Finding archival data in Pakistan, especially nuclear archives, is an extremely difficult task due to national security issues. The citizen’s right to free speech and right to information is hindered by legal layers and complexities regarding national security. There are four major limitations that hinder acess to information including: Law of Defamation; what is considered National/ Official Secrets; Limitations on affairs of state (state and judiciary); and withholding information on national security grounds. Gaining access to Pakistan’s archives is very difficult also because there is no process of de-classification. If such a process existed, whereby archives were filtered to allow the public to read through resources that did not fall under the above limitations, a more complete interpretation of a certain historical document would be possible. However since this is not the case, Dr. Akhtar found that her research would be influenced by a single dimensional narrative on state affairs, especially on strategic nuclear matters among leaders such as Ford and Z. Bhutto. Such vital information means a huge deal to citizens, and the availability of such documents would provide a comparative narrative of what the media at the time revealed on the matter versus what was actually discussed by leaders in letters. Such disparity and contradiction poses a dichotomy to the researcher in terms of objectivity and interpretation, but an original document like that would provide evidence that would speak for itself.

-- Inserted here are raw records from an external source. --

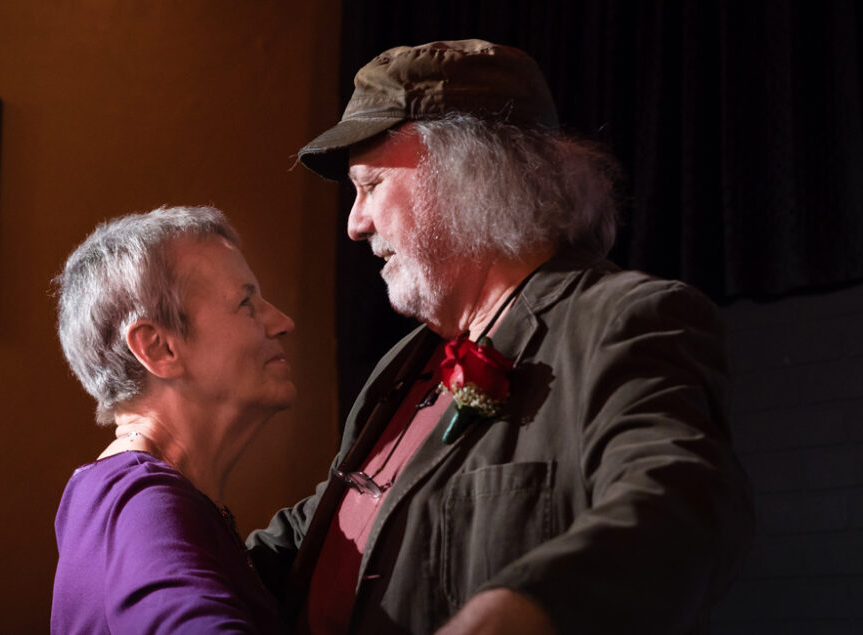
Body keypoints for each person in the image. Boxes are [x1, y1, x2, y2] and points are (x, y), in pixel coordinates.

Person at [246, 39, 754, 634]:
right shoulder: (403, 368)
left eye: (372, 185)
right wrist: (146, 522)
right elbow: (336, 523)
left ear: (468, 176)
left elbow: (683, 498)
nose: (355, 226)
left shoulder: (622, 320)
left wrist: (533, 605)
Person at [51, 206, 293, 634]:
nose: (282, 322)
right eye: (246, 303)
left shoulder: (123, 491)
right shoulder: (142, 503)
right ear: (159, 348)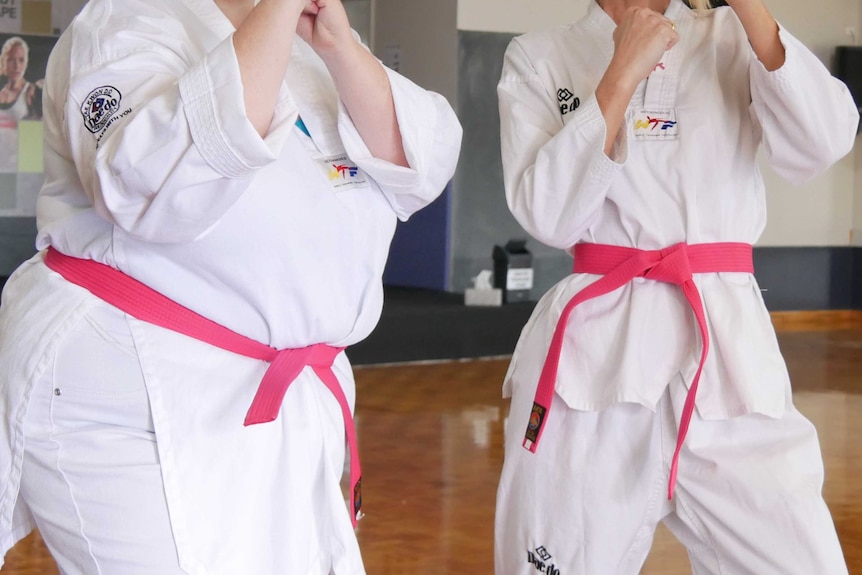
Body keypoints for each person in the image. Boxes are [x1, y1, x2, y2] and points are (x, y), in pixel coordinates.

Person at [0, 0, 461, 573]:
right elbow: (151, 188)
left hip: (273, 395)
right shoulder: (124, 25)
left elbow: (424, 159)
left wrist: (341, 48)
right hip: (134, 385)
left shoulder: (313, 42)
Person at [494, 0, 856, 573]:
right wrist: (619, 73)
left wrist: (751, 10)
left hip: (727, 358)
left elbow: (824, 143)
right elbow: (549, 215)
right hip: (596, 364)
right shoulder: (539, 55)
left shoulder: (731, 36)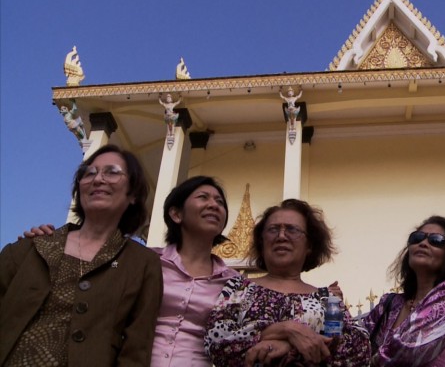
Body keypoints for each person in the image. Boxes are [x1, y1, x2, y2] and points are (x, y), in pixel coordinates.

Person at [21, 175, 240, 367]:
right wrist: (49, 247)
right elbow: (86, 276)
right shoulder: (139, 260)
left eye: (220, 202)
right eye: (203, 197)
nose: (214, 205)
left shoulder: (234, 283)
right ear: (176, 214)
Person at [0, 144, 163, 366]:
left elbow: (136, 348)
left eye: (112, 172)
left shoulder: (143, 264)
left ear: (133, 194)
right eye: (89, 173)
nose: (98, 179)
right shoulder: (30, 248)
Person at [204, 199, 371, 367]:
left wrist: (287, 346)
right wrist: (287, 329)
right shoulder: (238, 288)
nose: (281, 236)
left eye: (292, 229)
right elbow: (217, 343)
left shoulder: (327, 299)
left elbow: (359, 351)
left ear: (309, 246)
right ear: (262, 242)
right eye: (273, 229)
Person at [362, 216, 445, 366]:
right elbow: (356, 345)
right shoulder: (390, 304)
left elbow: (407, 349)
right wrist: (336, 309)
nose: (423, 243)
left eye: (436, 240)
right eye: (417, 238)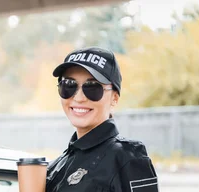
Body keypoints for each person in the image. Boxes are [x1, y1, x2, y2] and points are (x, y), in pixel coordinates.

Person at [45, 47, 158, 192]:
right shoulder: (56, 166)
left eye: (93, 88)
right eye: (69, 85)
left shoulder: (127, 159)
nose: (79, 98)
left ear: (114, 99)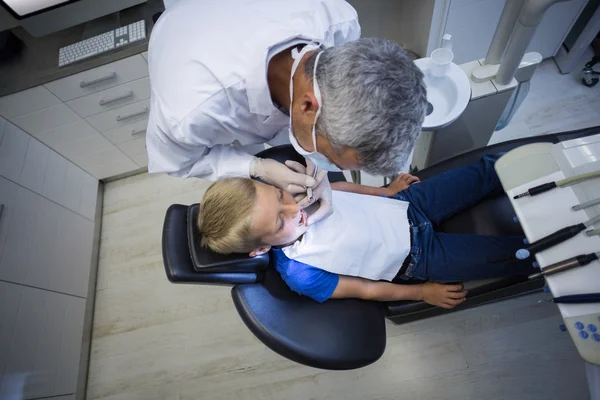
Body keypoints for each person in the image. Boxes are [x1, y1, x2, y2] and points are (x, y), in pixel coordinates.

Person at [146, 0, 427, 225]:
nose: (328, 167)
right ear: (307, 106)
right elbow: (179, 163)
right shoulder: (192, 110)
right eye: (331, 160)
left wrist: (319, 164)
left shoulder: (339, 21)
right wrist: (254, 167)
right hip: (187, 26)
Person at [197, 155, 535, 309]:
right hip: (417, 257)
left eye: (281, 196)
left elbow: (341, 188)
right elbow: (365, 290)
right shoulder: (302, 272)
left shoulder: (303, 195)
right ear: (259, 249)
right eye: (280, 222)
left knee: (490, 169)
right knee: (518, 254)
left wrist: (386, 192)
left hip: (408, 204)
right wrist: (422, 293)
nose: (295, 208)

Access to archives is unavailable because evidence creates dents in state controlled narratives and real data could often be disturbing for the public to process as it may pose a threat to their nationalism and objectivity. For example, the state shies away to tell the public how cleverly Pakistan manipulated the US during Bhutto’s regime and the 1988 nuclear test. Dr. Akhtar feels that such information on the other hand should be made readily available to the public as a matter to be celebrated. Pakistan should take credit for the process through which it became a nuclear-armed state despite its economic limitations. We are a small country but one that managed to achieve a lot within a very short time span. This should be celebrated and we need to stop playing the ‘victim’ card.

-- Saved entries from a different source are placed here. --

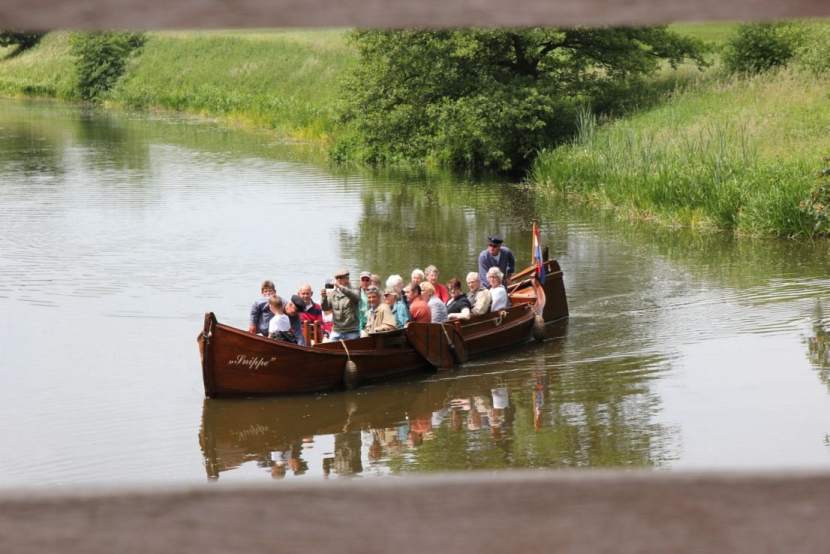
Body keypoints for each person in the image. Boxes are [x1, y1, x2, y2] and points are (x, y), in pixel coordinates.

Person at [320, 268, 361, 341]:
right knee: (329, 348)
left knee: (352, 350)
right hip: (337, 330)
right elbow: (325, 308)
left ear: (347, 278)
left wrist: (340, 287)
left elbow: (355, 298)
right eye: (337, 278)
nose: (338, 280)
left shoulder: (355, 289)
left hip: (351, 330)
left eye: (341, 278)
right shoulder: (333, 293)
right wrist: (324, 297)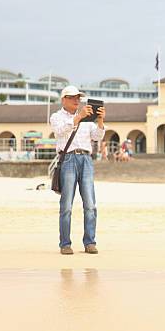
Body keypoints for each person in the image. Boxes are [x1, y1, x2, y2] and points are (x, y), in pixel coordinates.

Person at [50, 86, 105, 255]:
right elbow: (60, 131)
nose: (76, 100)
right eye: (72, 97)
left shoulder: (88, 118)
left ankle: (90, 242)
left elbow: (97, 136)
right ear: (63, 99)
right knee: (66, 205)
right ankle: (65, 244)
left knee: (90, 204)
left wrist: (100, 120)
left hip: (86, 159)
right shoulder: (56, 117)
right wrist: (78, 117)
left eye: (78, 97)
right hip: (68, 159)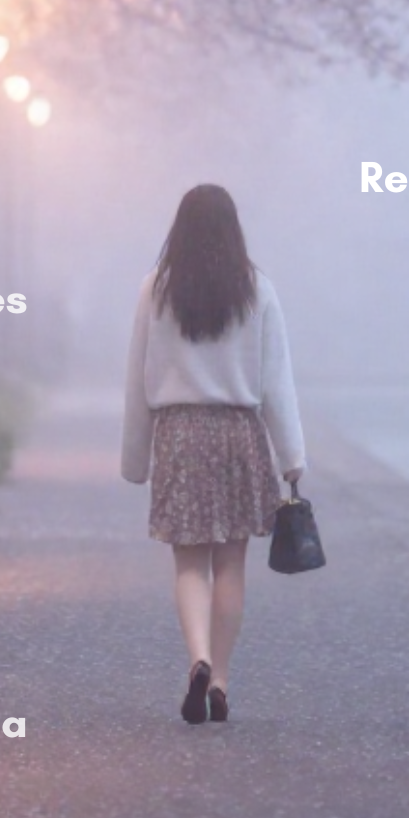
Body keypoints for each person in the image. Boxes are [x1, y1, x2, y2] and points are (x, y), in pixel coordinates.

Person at [122, 183, 305, 725]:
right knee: (230, 564)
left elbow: (139, 376)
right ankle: (220, 679)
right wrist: (292, 455)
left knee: (188, 563)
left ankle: (197, 657)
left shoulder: (156, 289)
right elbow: (278, 381)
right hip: (237, 434)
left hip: (178, 433)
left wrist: (135, 458)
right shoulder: (257, 289)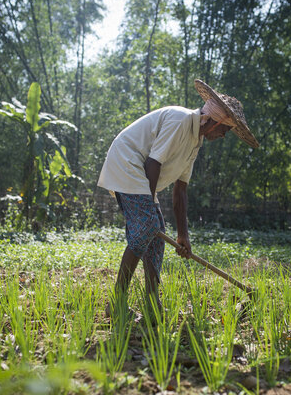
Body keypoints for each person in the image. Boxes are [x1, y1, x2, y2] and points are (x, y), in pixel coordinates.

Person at [97, 79, 259, 315]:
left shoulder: (196, 141)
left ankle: (152, 304)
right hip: (127, 162)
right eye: (225, 129)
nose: (224, 135)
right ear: (214, 122)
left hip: (139, 173)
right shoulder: (181, 120)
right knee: (146, 227)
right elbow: (153, 163)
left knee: (156, 234)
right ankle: (117, 302)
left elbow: (180, 190)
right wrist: (149, 209)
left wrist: (183, 235)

Similarly, due to fear of compromising national security, citizens are not told what Pakistan’s evacuation zones are. This is information the public has right to access especially in the case that nuclear confrontation erupts.
In absence of primary resources, secondary sources need to considered, but their reliability and credibility must be questioned, including interpretations of biographies, autobiographies and works of other historians.
Information gaps need to be closed and one way of doing so would be through civil society pressure groups urging the foreign office to declassify certain documents on early history on formative relations and foreign affairs. The image of our country is tainted largely due to the state concealing facts and not revealing its side of the story. This leads to foreign researchers writing about our history because we refuse to do so ourselves. We must demand access to information and must help play a part in providing analysis that is factual and based on accurate data records. This can help us a build a narrative where we own and celebrate our history.